Well, that was enough to hook me. I brought the book home and devoured it in a single weekend. The Sun Also Rises is Ernest Hemingway’s first novel published in America and his tight, terse style isn’t yet fully developed. Some of the passages are awkward and often three and four way conversations occur without identification of the person talking. You have to pay attention closely until you learn how each member of the cast speaks. The dialect is almost eighty years out of date but the rhythm of the words becomes natural very quickly, as does the sound of the characters’ voices. Each syllable of dialogue is true to the character speaking it.

The Sun Also Rises is the story of a group of Americans and Englishmen on the European continent in the years between the First World War and the start of the Depression. The group is made up of four men and a woman who has romantic ties to three of the men. These members of “The Lost Generation” travel from Paris to Spain to see the fiesta and bullfights. Each of them has depth and an interesting story to tell.

All the characters Hemingway creates are vivid and real. They have traits that you like in people ones you will wish they didn’t possess. Lady Brett Ashley is indeed a woman that every man has loved at some point. Full of fire and passion, she pulls men under her spell without trying, but has no problem enjoying the perks of their attention before she breaks their heart. Robert Cohn is the kid that got picked on in school and never developed social skills. Even his friends wonder why they let him stay around. Jake Barnes, the story’s narrator, simultaneously loves and can’t stand Brett while trying to be indifferent to her. Michael is bankrupt and waiting on a divorce so he can marry Brett. Bill is Jake’s American friend that manages to not fall for Brett. The relationships are too complicated to explain here. Exactly like they would be in real life. Yet in the last chapter of the book Hemingway perfectly explains Jake’s relationship to Brett in six sentences.

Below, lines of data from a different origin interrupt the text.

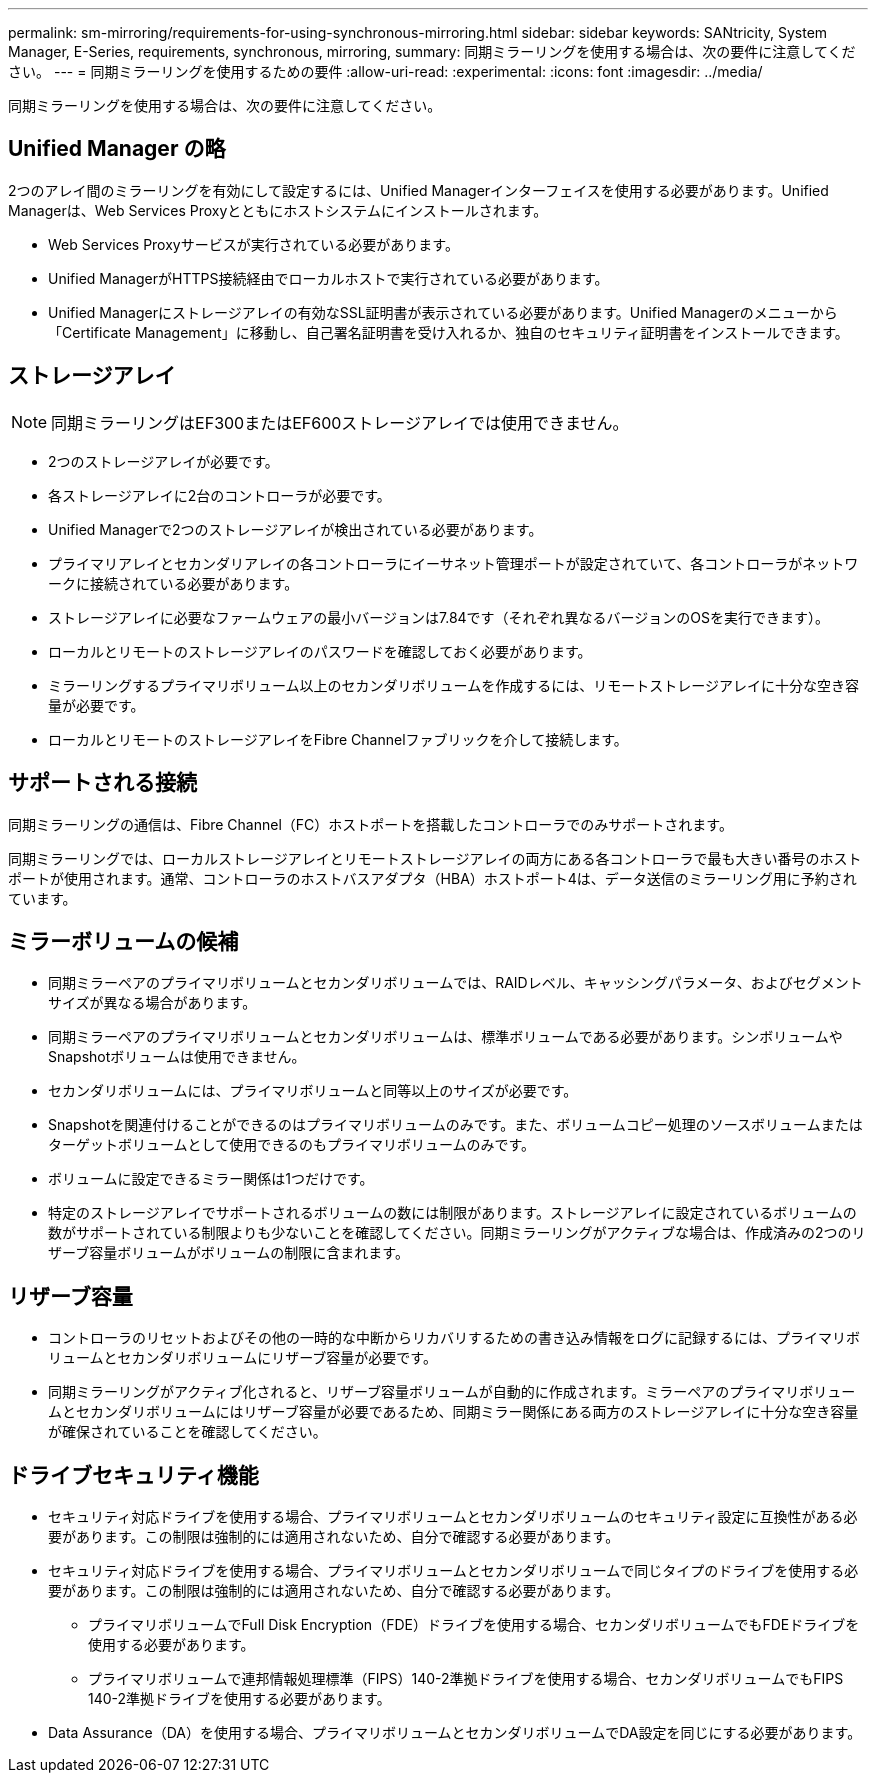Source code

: ---
permalink: sm-mirroring/requirements-for-using-synchronous-mirroring.html 
sidebar: sidebar 
keywords: SANtricity, System Manager, E-Series, requirements, synchronous, mirroring, 
summary: 同期ミラーリングを使用する場合は、次の要件に注意してください。 
---
= 同期ミラーリングを使用するための要件
:allow-uri-read: 
:experimental: 
:icons: font
:imagesdir: ../media/


[role="lead"]
同期ミラーリングを使用する場合は、次の要件に注意してください。



== Unified Manager の略

2つのアレイ間のミラーリングを有効にして設定するには、Unified Managerインターフェイスを使用する必要があります。Unified Managerは、Web Services Proxyとともにホストシステムにインストールされます。

* Web Services Proxyサービスが実行されている必要があります。
* Unified ManagerがHTTPS接続経由でローカルホストで実行されている必要があります。
* Unified Managerにストレージアレイの有効なSSL証明書が表示されている必要があります。Unified Managerのメニューから「Certificate Management」に移動し、自己署名証明書を受け入れるか、独自のセキュリティ証明書をインストールできます。




== ストレージアレイ

[NOTE]
====
同期ミラーリングはEF300またはEF600ストレージアレイでは使用できません。

====
* 2つのストレージアレイが必要です。
* 各ストレージアレイに2台のコントローラが必要です。
* Unified Managerで2つのストレージアレイが検出されている必要があります。
* プライマリアレイとセカンダリアレイの各コントローラにイーサネット管理ポートが設定されていて、各コントローラがネットワークに接続されている必要があります。
* ストレージアレイに必要なファームウェアの最小バージョンは7.84です（それぞれ異なるバージョンのOSを実行できます）。
* ローカルとリモートのストレージアレイのパスワードを確認しておく必要があります。
* ミラーリングするプライマリボリューム以上のセカンダリボリュームを作成するには、リモートストレージアレイに十分な空き容量が必要です。
* ローカルとリモートのストレージアレイをFibre Channelファブリックを介して接続します。




== サポートされる接続

同期ミラーリングの通信は、Fibre Channel（FC）ホストポートを搭載したコントローラでのみサポートされます。

同期ミラーリングでは、ローカルストレージアレイとリモートストレージアレイの両方にある各コントローラで最も大きい番号のホストポートが使用されます。通常、コントローラのホストバスアダプタ（HBA）ホストポート4は、データ送信のミラーリング用に予約されています。



== ミラーボリュームの候補

* 同期ミラーペアのプライマリボリュームとセカンダリボリュームでは、RAIDレベル、キャッシングパラメータ、およびセグメントサイズが異なる場合があります。
* 同期ミラーペアのプライマリボリュームとセカンダリボリュームは、標準ボリュームである必要があります。シンボリュームやSnapshotボリュームは使用できません。
* セカンダリボリュームには、プライマリボリュームと同等以上のサイズが必要です。
* Snapshotを関連付けることができるのはプライマリボリュームのみです。また、ボリュームコピー処理のソースボリュームまたはターゲットボリュームとして使用できるのもプライマリボリュームのみです。
* ボリュームに設定できるミラー関係は1つだけです。
* 特定のストレージアレイでサポートされるボリュームの数には制限があります。ストレージアレイに設定されているボリュームの数がサポートされている制限よりも少ないことを確認してください。同期ミラーリングがアクティブな場合は、作成済みの2つのリザーブ容量ボリュームがボリュームの制限に含まれます。




== リザーブ容量

* コントローラのリセットおよびその他の一時的な中断からリカバリするための書き込み情報をログに記録するには、プライマリボリュームとセカンダリボリュームにリザーブ容量が必要です。
* 同期ミラーリングがアクティブ化されると、リザーブ容量ボリュームが自動的に作成されます。ミラーペアのプライマリボリュームとセカンダリボリュームにはリザーブ容量が必要であるため、同期ミラー関係にある両方のストレージアレイに十分な空き容量が確保されていることを確認してください。




== ドライブセキュリティ機能

* セキュリティ対応ドライブを使用する場合、プライマリボリュームとセカンダリボリュームのセキュリティ設定に互換性がある必要があります。この制限は強制的には適用されないため、自分で確認する必要があります。
* セキュリティ対応ドライブを使用する場合、プライマリボリュームとセカンダリボリュームで同じタイプのドライブを使用する必要があります。この制限は強制的には適用されないため、自分で確認する必要があります。
+
** プライマリボリュームでFull Disk Encryption（FDE）ドライブを使用する場合、セカンダリボリュームでもFDEドライブを使用する必要があります。
** プライマリボリュームで連邦情報処理標準（FIPS）140-2準拠ドライブを使用する場合、セカンダリボリュームでもFIPS 140-2準拠ドライブを使用する必要があります。


* Data Assurance（DA）を使用する場合、プライマリボリュームとセカンダリボリュームでDA設定を同じにする必要があります。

This is a great book written by the man who changed the way American fiction is written. By the final page you are emotionally attached to each of the players in the book. The end brings the story to a close very nicely but leaves you thinking about what must have happened to each of them the next day. Especially Brett, because if you’re a man, you’ll know exactly who she was in your life.

This book is a must have for anyone’s library.